Bento Aguiar, coordenador dos professores de Educação Moral e Religiosa Católica, lembra que a disciplina “é uma forma de orientar na fé”.
“Havia um tempo, que já não é atual, em que por influência dos pais fazia-se todo um percurso de vida sacramental”, refere lembrando que hoje “já não é assim”.
“A escola desempenha um papel fundamental de proporcionar às crianças e jovens o único momento de encontro com o que é espiritual ou Deus” afirmou.
“A crise de fé dos jovens não é só da sua exclusiva responsabilidade; são herdeiros de um certo secularismo, ou de uma permissividade que se deixou os jovens à deriva” disse ainda Bento Aguiar.

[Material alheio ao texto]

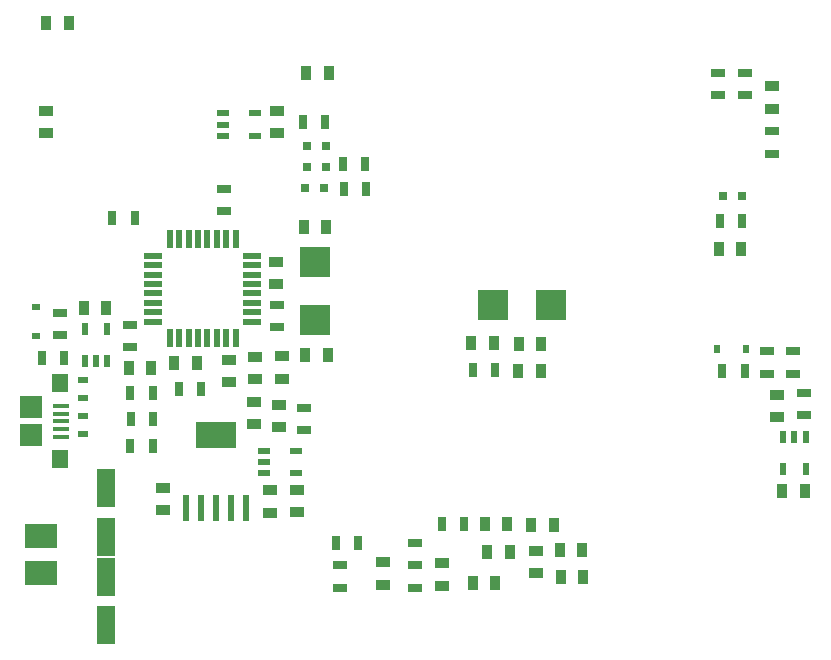
<source format=gtp>
G04*
G04 #@! TF.GenerationSoftware,Altium Limited,Altium Designer,22.1.2 (22)*
G04*
G04 Layer_Color=8421504*
%FSLAX44Y44*%
%MOMM*%
G71*
G04*
G04 #@! TF.SameCoordinates,1F279A6F-825B-41A2-8EC7-F4161A23EE25*
G04*
G04*
G04 #@! TF.FilePolarity,Positive*
G04*
G01*
G75*
%ADD13R,1.6000X3.2000*%
%ADD14R,0.5588X0.6858*%
%ADD15R,1.3000X0.7000*%
%ADD16R,0.7000X1.3000*%
%ADD17R,0.6858X0.5588*%
%ADD18R,1.3500X0.4000*%
%ADD19R,1.9000X1.9000*%
%ADD20R,1.4000X1.6000*%
%ADD21R,1.3000X0.9000*%
%ADD22R,0.5500X1.0000*%
%ADD23R,1.0000X0.5500*%
%ADD24R,2.5000X2.6000*%
%ADD25R,2.6000X2.5000*%
%ADD26R,0.9000X0.6000*%
%ADD27R,1.5000X0.5500*%
%ADD28R,0.5500X1.5000*%
%ADD29R,0.6000X2.2000*%
%ADD30R,3.5000X2.2000*%
%ADD31R,0.8000X0.8000*%
%ADD32R,0.9000X1.3000*%
%ADD33R,2.7000X2.0000*%
D13*
X71750Y15000D02*
D03*
Y56000D02*
D03*
X72000Y131000D02*
D03*
Y90000D02*
D03*
D14*
X614000Y249000D02*
D03*
X589616D02*
D03*
D15*
X172000Y365500D02*
D03*
Y384500D02*
D03*
X92000Y250500D02*
D03*
Y269500D02*
D03*
X217000Y267500D02*
D03*
Y286500D02*
D03*
X613000Y483000D02*
D03*
Y464000D02*
D03*
X590000D02*
D03*
Y483000D02*
D03*
X636000Y433500D02*
D03*
Y414500D02*
D03*
X663000Y212000D02*
D03*
Y193000D02*
D03*
X33000Y279500D02*
D03*
Y260500D02*
D03*
X654000Y247000D02*
D03*
Y228000D02*
D03*
X270000Y47000D02*
D03*
Y66000D02*
D03*
X239500Y199000D02*
D03*
Y180000D02*
D03*
X334000Y66000D02*
D03*
Y85000D02*
D03*
Y66000D02*
D03*
Y47000D02*
D03*
X632000Y228000D02*
D03*
Y247000D02*
D03*
D16*
X291750Y406000D02*
D03*
X272750D02*
D03*
X273500Y384250D02*
D03*
X292500D02*
D03*
X96500Y360000D02*
D03*
X77500D02*
D03*
X111500Y211500D02*
D03*
X92500D02*
D03*
X93000Y189750D02*
D03*
X112000D02*
D03*
X111500Y166500D02*
D03*
X92500D02*
D03*
X375500Y101000D02*
D03*
X356500D02*
D03*
X594000Y230000D02*
D03*
X613000D02*
D03*
X257500Y441250D02*
D03*
X238500D02*
D03*
X382500Y231000D02*
D03*
X401500D02*
D03*
X610870Y357124D02*
D03*
X591870D02*
D03*
X17500Y241000D02*
D03*
X36500D02*
D03*
X266500Y85000D02*
D03*
X285500D02*
D03*
X133500Y215000D02*
D03*
X152500D02*
D03*
D17*
X13000Y259808D02*
D03*
Y284192D02*
D03*
D18*
X34370Y188000D02*
D03*
X34370Y174750D02*
D03*
X34370Y181250D02*
D03*
Y194250D02*
D03*
Y200750D02*
D03*
D19*
X8620Y176000D02*
D03*
Y200000D02*
D03*
D20*
X33120Y156000D02*
D03*
Y220000D02*
D03*
D21*
X21000Y431500D02*
D03*
Y450500D02*
D03*
X197000Y204500D02*
D03*
Y185500D02*
D03*
X436000Y59000D02*
D03*
Y78000D02*
D03*
X198500Y223500D02*
D03*
Y242500D02*
D03*
X216000Y304000D02*
D03*
Y323000D02*
D03*
X176250Y240000D02*
D03*
Y221000D02*
D03*
X636000Y471500D02*
D03*
Y452500D02*
D03*
X120000Y131500D02*
D03*
Y112500D02*
D03*
X211000Y129500D02*
D03*
Y110500D02*
D03*
X307000Y68500D02*
D03*
Y49500D02*
D03*
X357000Y67500D02*
D03*
Y48500D02*
D03*
X217000Y450750D02*
D03*
Y431750D02*
D03*
X218750Y202000D02*
D03*
Y183000D02*
D03*
X640000Y191000D02*
D03*
Y210000D02*
D03*
X234000Y111000D02*
D03*
Y130000D02*
D03*
X220750Y224000D02*
D03*
Y243000D02*
D03*
D22*
X664500Y174500D02*
D03*
X655000D02*
D03*
X645500D02*
D03*
X664500Y147500D02*
D03*
X645500D02*
D03*
X54000Y239000D02*
D03*
X63500D02*
D03*
X73000D02*
D03*
X54000Y266000D02*
D03*
X73000D02*
D03*
D23*
X206000Y163000D02*
D03*
Y153500D02*
D03*
Y144000D02*
D03*
X233000Y163000D02*
D03*
Y144000D02*
D03*
X171500Y448500D02*
D03*
Y439000D02*
D03*
Y429500D02*
D03*
X198500Y448500D02*
D03*
Y429500D02*
D03*
D24*
X448500Y286000D02*
D03*
X399500D02*
D03*
D25*
X249000Y273500D02*
D03*
Y322500D02*
D03*
D26*
X53000Y207500D02*
D03*
Y222500D02*
D03*
Y192000D02*
D03*
Y177000D02*
D03*
D27*
X196000Y272000D02*
D03*
Y280000D02*
D03*
Y288000D02*
D03*
Y296000D02*
D03*
Y304000D02*
D03*
Y312000D02*
D03*
Y320000D02*
D03*
Y328000D02*
D03*
X112000D02*
D03*
Y320000D02*
D03*
Y312000D02*
D03*
Y304000D02*
D03*
Y296000D02*
D03*
Y288000D02*
D03*
Y280000D02*
D03*
Y272000D02*
D03*
D28*
X182000Y342000D02*
D03*
X174000D02*
D03*
X166000D02*
D03*
X158000D02*
D03*
X150000D02*
D03*
X142000D02*
D03*
X134000D02*
D03*
X126000D02*
D03*
Y258000D02*
D03*
X134000D02*
D03*
X142000D02*
D03*
X150000D02*
D03*
X158000D02*
D03*
X166000D02*
D03*
X174000D02*
D03*
X182000D02*
D03*
D29*
X139600Y114000D02*
D03*
X152300D02*
D03*
X165000D02*
D03*
X177700D02*
D03*
X190400D02*
D03*
D30*
X165000Y176000D02*
D03*
D31*
X242000Y403000D02*
D03*
X258000D02*
D03*
X241000Y385000D02*
D03*
X257000D02*
D03*
X610616Y378206D02*
D03*
X594616D02*
D03*
X242000Y421000D02*
D03*
X258000D02*
D03*
D32*
X457000Y56000D02*
D03*
X476000D02*
D03*
X149000Y237250D02*
D03*
X130000D02*
D03*
X258500Y352000D02*
D03*
X239500D02*
D03*
X260000Y244000D02*
D03*
X241000D02*
D03*
X401500Y51000D02*
D03*
X382500D02*
D03*
X21500Y525000D02*
D03*
X40500D02*
D03*
X456500Y79000D02*
D03*
X475500D02*
D03*
X421000Y230000D02*
D03*
X440000D02*
D03*
X241500Y483000D02*
D03*
X260500D02*
D03*
X395000Y77000D02*
D03*
X414000D02*
D03*
X412000Y101000D02*
D03*
X393000D02*
D03*
X451000Y100000D02*
D03*
X432000D02*
D03*
X381250Y253750D02*
D03*
X400250D02*
D03*
X440500Y253000D02*
D03*
X421500D02*
D03*
X663500Y129000D02*
D03*
X644500D02*
D03*
X72500Y284000D02*
D03*
X53500D02*
D03*
X110500Y233000D02*
D03*
X91500D02*
D03*
X609956Y334010D02*
D03*
X590956D02*
D03*
D33*
X17000Y59000D02*
D03*
Y91000D02*
D03*
M02*

</source>
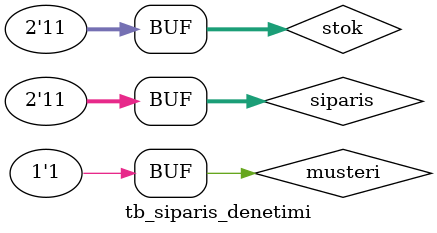
<source format=v>
`timescale 1ns / 1ps


module tb_siparis_denetimi(

    );
    
    reg musteri;
    reg[1:0] siparis,stok;
    wire [1:0] sonuc;
    
    
    siparis_denetimi uut(
    .musteri(musteri),
    .siparis(siparis),
    .stok(stok),
    .sonuc(sonuc)
    ); 
    
    initial begin
    musteri = 1'b0;
    siparis = 2'b00;stok = 2'b00;#10;
    siparis = 2'b01;stok = 2'b00;#10;
    siparis = 2'b10;stok = 2'b00;#10;
    siparis = 2'b11;stok = 2'b00;#10;
    
    siparis = 2'b00;stok = 2'b01;#10;
    siparis = 2'b01;stok = 2'b01;#10;
    siparis = 2'b10;stok = 2'b01;#10;
    siparis = 2'b11;stok = 2'b01;#10;
    
    siparis = 2'b00;stok = 2'b10;#10;
    siparis = 2'b01;stok = 2'b10;#10;
    siparis = 2'b10;stok = 2'b10;#10;
    siparis = 2'b11;stok = 2'b10;#10;
    
    siparis = 2'b00;stok = 2'b11;#10;
    siparis = 2'b01;stok = 2'b11;#10;
    siparis = 2'b10;stok = 2'b11;#10;
    siparis = 2'b11;stok = 2'b11;#10;
    
    musteri = 1'b1;
    siparis = 2'b00;stok = 2'b00;#10;
    siparis = 2'b01;stok = 2'b00;#10;
    siparis = 2'b10;stok = 2'b00;#10;
    siparis = 2'b11;stok = 2'b00;#10;
    
    siparis = 2'b00;stok = 2'b01;#10;
    siparis = 2'b01;stok = 2'b01;#10;
    siparis = 2'b10;stok = 2'b01;#10;
    siparis = 2'b11;stok = 2'b01;#10;
    
    siparis = 2'b00;stok = 2'b10;#10;
    siparis = 2'b01;stok = 2'b10;#10;
    siparis = 2'b10;stok = 2'b10;#10;
    siparis = 2'b11;stok = 2'b10;#10;
    
    siparis = 2'b00;stok = 2'b11;#10;
    siparis = 2'b01;stok = 2'b11;#10;
    siparis = 2'b10;stok = 2'b11;#10;
    siparis = 2'b11;stok = 2'b11;#10;
    
    end
endmodule

</source>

“Abandonar as receitas fáceis das redes sociais ou dos influencers é preciso” disse, alertando para o perigo inverso da Igreja se enclausurar nos seus dogmas e deixar de privilegiar o diálogo”, com uma linguagem mais próxima dos problemas concretos e reais dos jovens como sejam o trabalho, a formação, as dependências, entre outros assuntos.
O programa da RTP Açores pode ser visto na RTP Play ou aqui, no sítio Igreja Açores.
Na próxima quinta-feira, dia 19, o tema desta série de programas Igreja e Sociedade abordar a questão Quem são os pobres hoje, com Eugénio da Fonseca, professor e presidente da Confederação das Associações do Voluntariado de Portugal; José Júlio Rocha assistente da Comissão Diocesana Justiça e Paz e Teólogo; Maria do Céu Patrão Neves, professora catedrática de Ética e membro da direcção do Instituto Católico de Cultura e Fernando Diogo, investigador e especialista nas questões da pobreza nos Açores e em Portugal. O debate Igreja e Sociedade vai para o ar por volta das 21h15.